# [SOLVED] Access Denied/Need to format external Drive on new pc.



## k3nshinn (Jan 6, 2009)

Hello all, I have a huge problem, I builded a new pc with win7 ultimate, before that I had winxp, I copied all most important files to my 300gb buffalo external hd, which at this point still works on xp, but when I start my new pc with this drive, error msg pops up that I'd have to format my drive before use(which would be a sin to do) when I try to access it error msg pops up that "access is denied" I tried a few things, going to properties/security/advanced/owner and permissions, which always changes the permissions/ownership to all of my files but after its complete it utterly fails to complete the task, yet I've tried another method by running cmd in administrators mode with such commands as "takeown /f g" cmd gave me a message of success but even after restart it still failed me once more...

Please if theres any other way than buying/borrowing another drive to copy my files suggest it here, appreciate your time.


----------



## jcgriff2 (Sep 30, 2007)

*Re: Access Denied/Need to format external Drive on new pc.*

Hi - 

Activate the Hidden Administrator user account - Hidden Admin Account - sysnative.com - MVP

Try file access with that account.

Regards. . .

jcgriff2

`


----------



## k3nshinn (Jan 6, 2009)

*Re: Access Denied/Need to format external Drive on new pc.*

Wow, what a simple fix! All fixed now, I appreciate your time sir, Best regards!


----------



## jcgriff2 (Sep 30, 2007)

*Re: Access Denied/Need to format external Drive on new pc.*

My pleasure.

Glad it worked for you. I suggest you re-hide that account when you are finished copying the files.

Good Luck to you.

Regards. . .

jcgriff2

`


----------



## k3nshinn (Jan 6, 2009)

*Re: Access Denied/Need to format external Drive on new pc.*



jcgriff2 said:


> My pleasure.
> 
> Glad it worked for you. I suggest you re-hide that account when you are finished copying the files.
> 
> ...


Why would you suggest that? Is there any possible problem that might occur within time?
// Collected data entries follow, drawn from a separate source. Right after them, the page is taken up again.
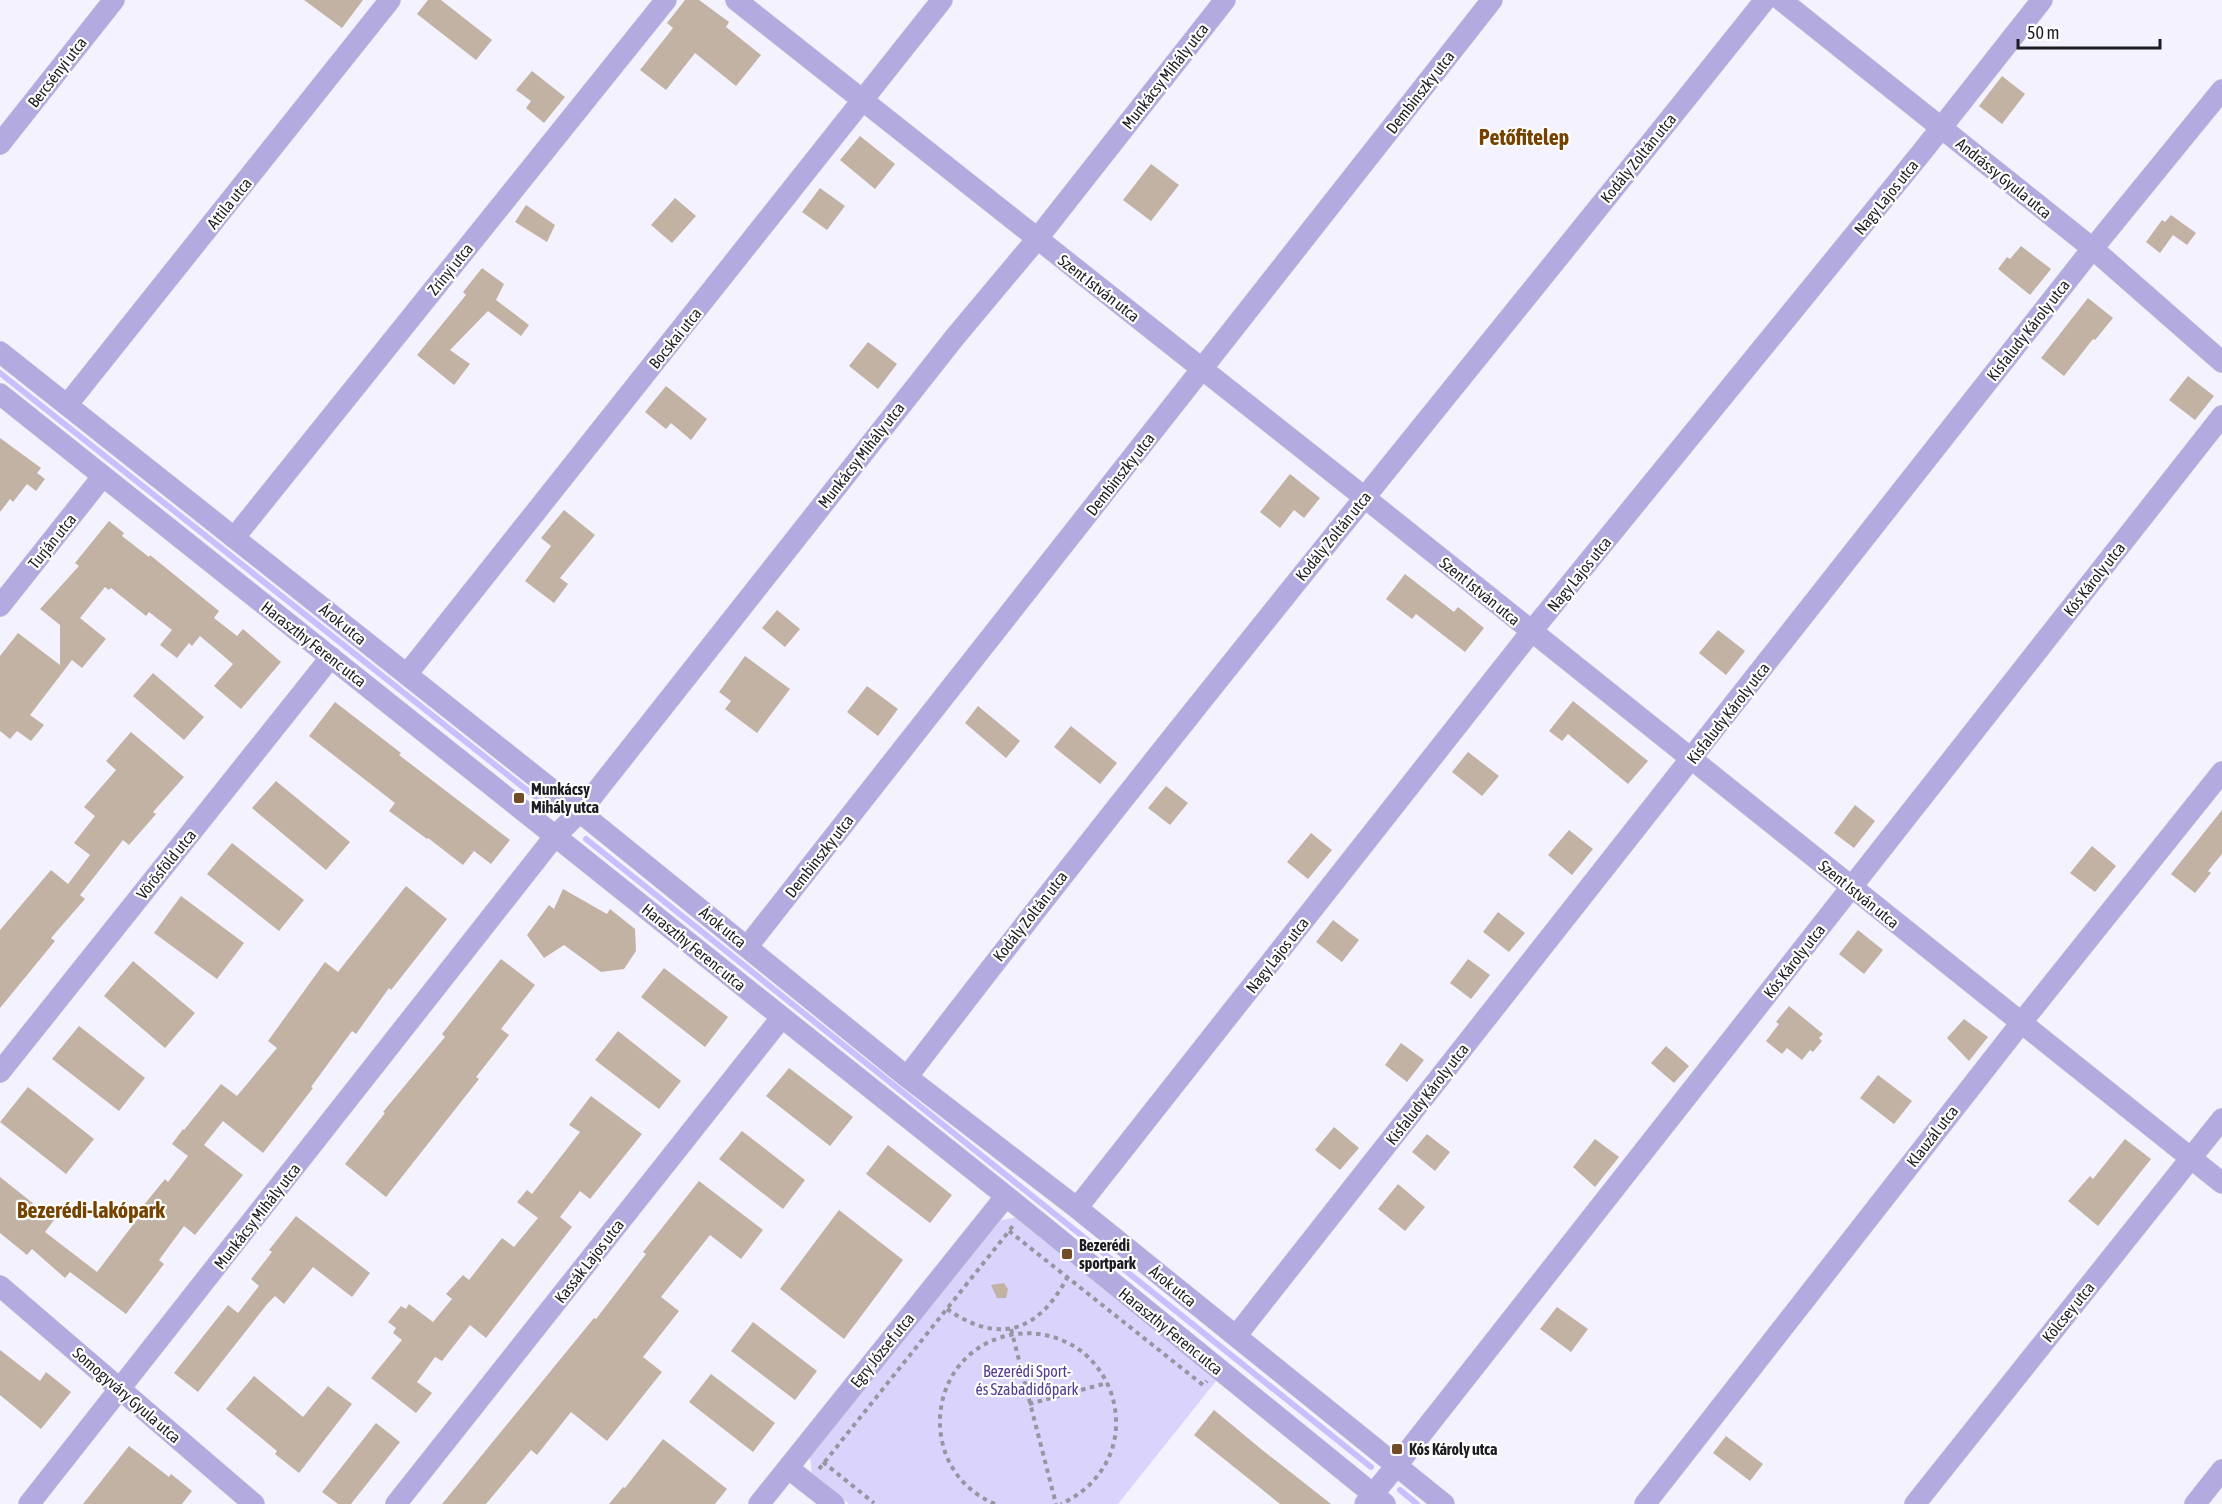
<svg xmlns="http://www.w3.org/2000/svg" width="2222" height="1504" viewBox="0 0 2222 1504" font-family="'Asap Condensed',sans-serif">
<rect width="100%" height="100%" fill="#f4f2ff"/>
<path fill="#dad4fd" d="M 1017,1217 L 1220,1376 L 1118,1504 L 849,1504 L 812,1475 L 810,1456 L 997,1221 Z"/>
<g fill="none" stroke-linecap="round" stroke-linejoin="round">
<path stroke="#c9bffd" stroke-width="6" d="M 0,373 L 552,810
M 586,839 L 1371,1467
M 1400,1490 L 1417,1504"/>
</g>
<path fill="#c2b2a3" d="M 304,0 L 363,0 L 342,28 Z
M 428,0 L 441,0 L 492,40 L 476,60 L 417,14 Z
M 685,0 L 699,0 L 729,22 L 726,27 L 761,55 L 736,86 L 695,53 L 666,90 L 640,70 L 673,28 L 667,23 Z
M 532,71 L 565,97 L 544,123 L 526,108 L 531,101 L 516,90 Z
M 2002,76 L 2025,94 L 2002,124 L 1979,106 Z
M 860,136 L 895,164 L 875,189 L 840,160 Z
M 1151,164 L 1179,185 L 1151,221 L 1123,200 Z
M 820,188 L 845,206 L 827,230 L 802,212 Z
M 675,198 L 696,216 L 672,243 L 651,225 Z
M 526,205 L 555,225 L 547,242 L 515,222 Z
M 2171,215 L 2196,233 L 2187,245 L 2173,235 L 2160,253 L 2146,242 L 2162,220 L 2165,222 Z
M 2021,246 L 2051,269 L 2030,295 L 1998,269 L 2007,257 L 2010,259 Z
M 482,268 L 504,284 L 496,300 L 529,325 L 521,336 L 488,311 L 450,350 L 470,364 L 454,385 L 417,355 L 466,295 L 463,292 Z
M 2088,298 L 2113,318 L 2095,340 L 2093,339 L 2064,376 L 2041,358 Z
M 868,342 L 897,364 L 878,389 L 849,366 Z
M 2188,376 L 2214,396 L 2195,420 L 2169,400 Z
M 666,386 L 707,419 L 691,440 L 671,423 L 666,429 L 645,412 Z
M 0,438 L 41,468 L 37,473 L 45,479 L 36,491 L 27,484 L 13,502 L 10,499 L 0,512 Z
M 1290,474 L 1320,498 L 1304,518 L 1294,510 L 1280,528 L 1260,512 Z
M 564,510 L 595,535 L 560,578 L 568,584 L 554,603 L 525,581 L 551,546 L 541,538 Z
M 109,521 L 124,533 L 122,536 L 149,557 L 150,555 L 219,611 L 214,618 L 237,636 L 243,629 L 281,662 L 241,709 L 214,686 L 233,664 L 200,636 L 192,646 L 189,643 L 177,658 L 160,645 L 172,630 L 149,612 L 146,616 L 111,588 L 109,590 L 105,587 L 80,618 L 106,639 L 82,668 L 72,660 L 30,715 L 44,725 L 31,741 L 17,731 L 10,739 L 0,731 L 0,656 L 18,633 L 60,665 L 60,625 L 40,609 L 79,566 L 75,563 Z
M 1405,574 L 1454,612 L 1458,607 L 1484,628 L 1465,652 L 1416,614 L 1412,619 L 1386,599 Z
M 777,610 L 800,629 L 785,647 L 762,628 Z
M 1718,630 L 1745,651 L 1726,675 L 1699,653 Z
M 745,656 L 790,689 L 757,733 L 725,709 L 731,701 L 719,692 Z
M 153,673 L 204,717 L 184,740 L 133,696 Z
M 867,686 L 898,709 L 878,736 L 847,712 Z
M 1573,701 L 1648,761 L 1628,784 L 1568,734 L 1562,741 L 1549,731 Z
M 335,702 L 401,753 L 399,755 L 510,840 L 491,864 L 474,851 L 463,865 L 428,838 L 427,839 L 389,811 L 395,803 L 309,736 Z
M 978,706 L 1020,741 L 1006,758 L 965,723 Z
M 1071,726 L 1117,763 L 1100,784 L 1054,747 Z
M 131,732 L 184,777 L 153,812 L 156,814 L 129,845 L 123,840 L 80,895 L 85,899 L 51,938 L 55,941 L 0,1008 L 0,930 L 51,870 L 68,884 L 90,855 L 74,843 L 95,816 L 84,807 L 116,770 L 106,761 Z
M 1468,752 L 1499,776 L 1482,796 L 1452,772 Z
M 276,781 L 350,842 L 326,870 L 252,808 Z
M 1166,786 L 1188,803 L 1170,825 L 1148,808 Z
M 1855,805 L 1875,821 L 1854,848 L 1834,833 Z
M 2222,810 L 2222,854 L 2208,871 L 2211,873 L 2195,893 L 2171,874 Z
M 1569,830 L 1593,849 L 1572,875 L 1548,855 Z
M 1311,833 L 1332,850 L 1308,879 L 1287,862 Z
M 232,843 L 304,900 L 279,931 L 207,874 Z
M 2092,846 L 2116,866 L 2095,892 L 2070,873 Z
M 406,886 L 447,919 L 391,990 L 389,988 L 356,1034 L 352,1031 L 311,1087 L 313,1088 L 263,1153 L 223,1121 L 204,1145 L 243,1175 L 195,1235 L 184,1226 L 159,1260 L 164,1264 L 126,1314 L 70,1272 L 65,1278 L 32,1249 L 27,1255 L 0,1233 L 0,1177 L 54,1220 L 45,1232 L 97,1272 L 142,1213 L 139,1211 L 165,1179 L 168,1182 L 188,1156 L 172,1144 L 183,1129 L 184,1130 L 221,1084 L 237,1096 L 277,1048 L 268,1041 L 325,962 L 338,972 Z
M 563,889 L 607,914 L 610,909 L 635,929 L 636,951 L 624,969 L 601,972 L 564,945 L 544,958 L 527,935 L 549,905 L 554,909 Z
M 181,896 L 244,943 L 217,979 L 154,933 Z
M 1498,912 L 1525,933 L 1509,952 L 1483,932 Z
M 1333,920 L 1359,940 L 1342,962 L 1316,942 Z
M 1858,930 L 1883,950 L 1864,974 L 1839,954 Z
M 501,959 L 535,985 L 501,1029 L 509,1035 L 476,1077 L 479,1079 L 386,1197 L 345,1164 L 385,1113 L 383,1112 L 445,1037 L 442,1034 Z
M 1468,959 L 1490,975 L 1471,999 L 1450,983 Z
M 133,961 L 195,1013 L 165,1048 L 104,996 Z
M 664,968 L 728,1017 L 705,1047 L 641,997 Z
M 1789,1006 L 1823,1034 L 1819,1038 L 1822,1041 L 1813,1052 L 1810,1050 L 1802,1060 L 1787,1048 L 1782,1054 L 1766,1041 L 1779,1024 L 1776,1022 Z
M 1964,1019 L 1988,1037 L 1969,1061 L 1947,1038 Z
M 79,1026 L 145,1078 L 119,1111 L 52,1059 Z
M 618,1031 L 681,1081 L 659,1109 L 595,1060 Z
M 1401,1043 L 1424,1060 L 1407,1082 L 1385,1065 Z
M 1666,1046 L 1689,1066 L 1674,1083 L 1651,1063 Z
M 789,1068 L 853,1117 L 830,1146 L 766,1096 Z
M 1878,1075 L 1912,1101 L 1894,1124 L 1860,1098 Z
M 28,1087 L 94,1139 L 66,1174 L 0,1122 Z
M 591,1096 L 642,1134 L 590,1199 L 580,1191 L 560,1217 L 572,1227 L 486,1338 L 470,1325 L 442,1361 L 435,1357 L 417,1382 L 432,1393 L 416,1413 L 371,1378 L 402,1340 L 393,1333 L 396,1328 L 388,1322 L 401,1306 L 406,1309 L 409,1304 L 433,1322 L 452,1299 L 446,1294 L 463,1275 L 469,1280 L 502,1238 L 514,1247 L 538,1218 L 517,1202 L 527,1190 L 532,1194 L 580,1132 L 569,1125 Z
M 1334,1127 L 1359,1148 L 1340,1170 L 1315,1150 Z
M 742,1131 L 805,1180 L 783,1209 L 719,1159 Z
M 1427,1134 L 1450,1152 L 1435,1171 L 1412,1152 Z
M 1595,1139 L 1619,1157 L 1595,1187 L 1573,1167 Z
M 2125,1139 L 2151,1159 L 2098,1226 L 2068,1201 L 2090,1176 L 2093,1179 Z
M 888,1145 L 952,1195 L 930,1223 L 866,1174 Z
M 699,1181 L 763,1230 L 741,1259 L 710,1235 L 661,1297 L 679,1311 L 643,1357 L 662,1372 L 607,1441 L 571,1412 L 537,1455 L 531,1450 L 486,1504 L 442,1504 L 594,1318 L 596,1319 L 646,1254 L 643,1252 Z
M 1398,1184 L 1425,1207 L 1405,1231 L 1378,1209 Z
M 839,1210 L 903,1260 L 844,1339 L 780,1289 Z
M 296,1216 L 370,1273 L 352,1297 L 313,1267 L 284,1304 L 275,1296 L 268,1303 L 198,1392 L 174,1373 L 228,1305 L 238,1313 L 259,1286 L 251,1279 L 272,1252 L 269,1250 Z
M 1004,1283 L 1008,1289 L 1006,1298 L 997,1298 L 991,1285 Z
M 1557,1307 L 1588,1329 L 1571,1352 L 1540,1329 Z
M 753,1322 L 817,1371 L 795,1400 L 731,1351 Z
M 0,1350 L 40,1381 L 46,1372 L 71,1392 L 41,1429 L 0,1395 Z
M 711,1374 L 775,1423 L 753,1452 L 689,1402 Z
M 254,1376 L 303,1417 L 328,1386 L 352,1404 L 299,1473 L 275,1454 L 277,1451 L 226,1409 Z
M 1214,1410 L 1261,1449 L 1331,1504 L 1280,1504 L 1254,1483 L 1194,1435 Z
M 376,1423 L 400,1442 L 351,1504 L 338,1504 L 322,1492 Z
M 1726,1436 L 1763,1464 L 1750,1481 L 1713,1453 Z
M 663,1439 L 727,1489 L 715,1504 L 609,1504 L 623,1487 L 625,1488 Z
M 129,1446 L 169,1477 L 171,1474 L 192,1491 L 182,1504 L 83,1504 Z"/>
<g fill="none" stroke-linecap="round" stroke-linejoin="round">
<defs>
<path id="minor" d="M 736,0 L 1364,497 L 2222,1183
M 1781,0 L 2092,248 L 2222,362
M 0,144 L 114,0
M 0,352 L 580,812 L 907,1077 L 1077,1208 L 1444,1504
M 0,394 L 555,836 L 1006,1196 L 1385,1504
M 67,405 L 390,0
M 234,538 L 666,0
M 0,606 L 103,476
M 407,674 L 942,0
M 747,947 L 1492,0
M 0,1072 L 331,657
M 907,1077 C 1186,712 1479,359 1765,0
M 1077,1208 L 1531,632 L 1922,152 L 2042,0
M 0,1286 L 254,1504
M 1236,1336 L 2085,258 L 2222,90
M 788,1468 L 834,1504
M 29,1504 L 555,836 L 580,812 L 955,337 L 1037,239 L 1225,0
M 396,1504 L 782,1017
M 759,1504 L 1006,1196
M 1365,1504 L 1397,1465 L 2222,416
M 1645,1504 L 2021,1023 L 2222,772
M 1915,1504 L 2222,1119
M 2195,1504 L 2222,1470"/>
</defs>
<use href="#minor" stroke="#d2d0dc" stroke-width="22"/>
<path stroke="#9795a0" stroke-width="4" stroke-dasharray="4.5 4.5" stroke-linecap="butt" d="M 1009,1231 L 1203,1385 L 1207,1381
M 947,1309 C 999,1345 1038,1332 1067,1278
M 1011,1329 L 1056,1504
M 1029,1404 L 1107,1383
M 823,1462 L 874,1503
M 819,1469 L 1013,1226
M 995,1504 C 912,1469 926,1347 1016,1334 C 1039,1331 1062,1337 1081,1351 C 1104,1369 1117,1396 1116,1426 C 1115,1461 1092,1490 1061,1504"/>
<use href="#minor" stroke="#b3aae0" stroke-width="21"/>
</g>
<g fill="#724c28" stroke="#fff" stroke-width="2">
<rect x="513" y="792" width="12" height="12" rx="3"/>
<rect x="1061" y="1248" width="12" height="12" rx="3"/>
<rect x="1391" y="1443" width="12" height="12" rx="3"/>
</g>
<g text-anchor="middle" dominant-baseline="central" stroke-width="4.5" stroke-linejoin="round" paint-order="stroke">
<g font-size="16" fill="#1d1c23" stroke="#fff">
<text transform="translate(57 72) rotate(-52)">Bercsényi utca</text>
<text transform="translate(1165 76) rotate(-52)">Munkácsy Mihály utca</text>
<text transform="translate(1420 92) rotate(-52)">Dembinszky utca</text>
<text transform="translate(1638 158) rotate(-51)">Kodály Zoltán utca</text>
<text transform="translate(2004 178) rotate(39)">Andrássy Gyula utca</text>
<text transform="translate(1886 197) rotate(-51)">Nagy Lajos utca</text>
<text transform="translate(229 203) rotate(-51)">Attila utca</text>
<text transform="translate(450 269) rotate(-51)">Zrínyi utca</text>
<text transform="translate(1099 288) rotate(38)">Szent István utca</text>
<text transform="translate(2028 330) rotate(-52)">Kisfaludy Károly utca</text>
<text transform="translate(675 338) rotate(-51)">Bocskai utca</text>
<text transform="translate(861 455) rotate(-52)">Munkácsy Mihály utca</text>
<text transform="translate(1120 474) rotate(-52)">Dembinszky utca</text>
<text transform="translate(1333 536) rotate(-51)">Kodály Zoltán utca</text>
<text transform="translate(52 541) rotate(-51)">Turján utca</text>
<text transform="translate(1579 574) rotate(-51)">Nagy Lajos utca</text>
<text transform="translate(2094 579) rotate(-52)">Kós Károly utca</text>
<text transform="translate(1480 591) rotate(39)">Szent István utca</text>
<text transform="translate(343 624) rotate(39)">Árok utca</text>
<text transform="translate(314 644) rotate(38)">Haraszthy Ferenc utca</text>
<text transform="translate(1728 713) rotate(-52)">Kisfaludy Károly utca</text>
<text transform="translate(819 856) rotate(-52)">Dembinszky utca</text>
<text transform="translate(166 864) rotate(-51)">Vörösföld utca</text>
<text transform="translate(1859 894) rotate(39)">Szent István utca</text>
<text transform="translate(1030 916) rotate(-52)">Kodály Zoltán utca</text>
<text transform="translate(723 927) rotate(39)">Árok utca</text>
<text transform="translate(694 947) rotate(39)">Haraszthy Ferenc utca</text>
<text transform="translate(1277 955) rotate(-52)">Nagy Lajos utca</text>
<text transform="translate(1794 961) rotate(-52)">Kós Károly utca</text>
<text transform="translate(1427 1094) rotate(-52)">Kisfaludy Károly utca</text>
<text transform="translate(1932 1136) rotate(-52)">Klauzál utca</text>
<text transform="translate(257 1216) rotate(-52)">Munkácsy Mihály utca</text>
<text transform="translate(589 1261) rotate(-52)">Kassák Lajos utca</text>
<text transform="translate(1173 1286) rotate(39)">Árok utca</text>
<text transform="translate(2068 1312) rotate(-51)">Kölcsey utca</text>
<text transform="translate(1171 1331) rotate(39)">Haraszthy Ferenc utca</text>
<text transform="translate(882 1350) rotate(-51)">Egry József utca</text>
<text transform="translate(127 1395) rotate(41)">Somogyváry Gyula utca</text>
</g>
<g font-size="16" font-weight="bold" fill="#1d1c23" stroke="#fff" text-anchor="start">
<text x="531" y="789">Munkácsy<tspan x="531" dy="18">Mihály utca</tspan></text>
<text x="1079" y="1245">Bezerédi<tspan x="1079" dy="18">sportpark</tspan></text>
<text x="1409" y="1449">Kós Károly utca</text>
</g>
<g font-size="16" fill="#533b94" stroke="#fff">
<text x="1027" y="1371">Bezerédi Sport-<tspan x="1027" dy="18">és Szabadidőpark</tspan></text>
</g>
<g font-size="22" font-weight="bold" fill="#764200" stroke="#fff">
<text x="1524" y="137">Petőfitelep</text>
<text x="91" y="1210">Bezerédi-lakópark</text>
</g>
</g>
<path d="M2018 39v9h142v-9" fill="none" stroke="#1d1c23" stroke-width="3"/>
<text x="2027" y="39" font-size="18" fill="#1d1c23" stroke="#ffffff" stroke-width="4.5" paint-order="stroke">50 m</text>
</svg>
Since it worked, I would not mind using this hd, it would save me few bucks w/o buying new one.


----------



## jcgriff2 (Sep 30, 2007)

If you password protect that account and then forget it, you'll need to reinstall Windows.

Also, that account cannot install certain security related Windows Updates, it is not subject to UAC and runs IE "Protected Mode: Off".

You can leave it activated and log on to it when you wish to.

Regards. . .

jcgriff2

`


----------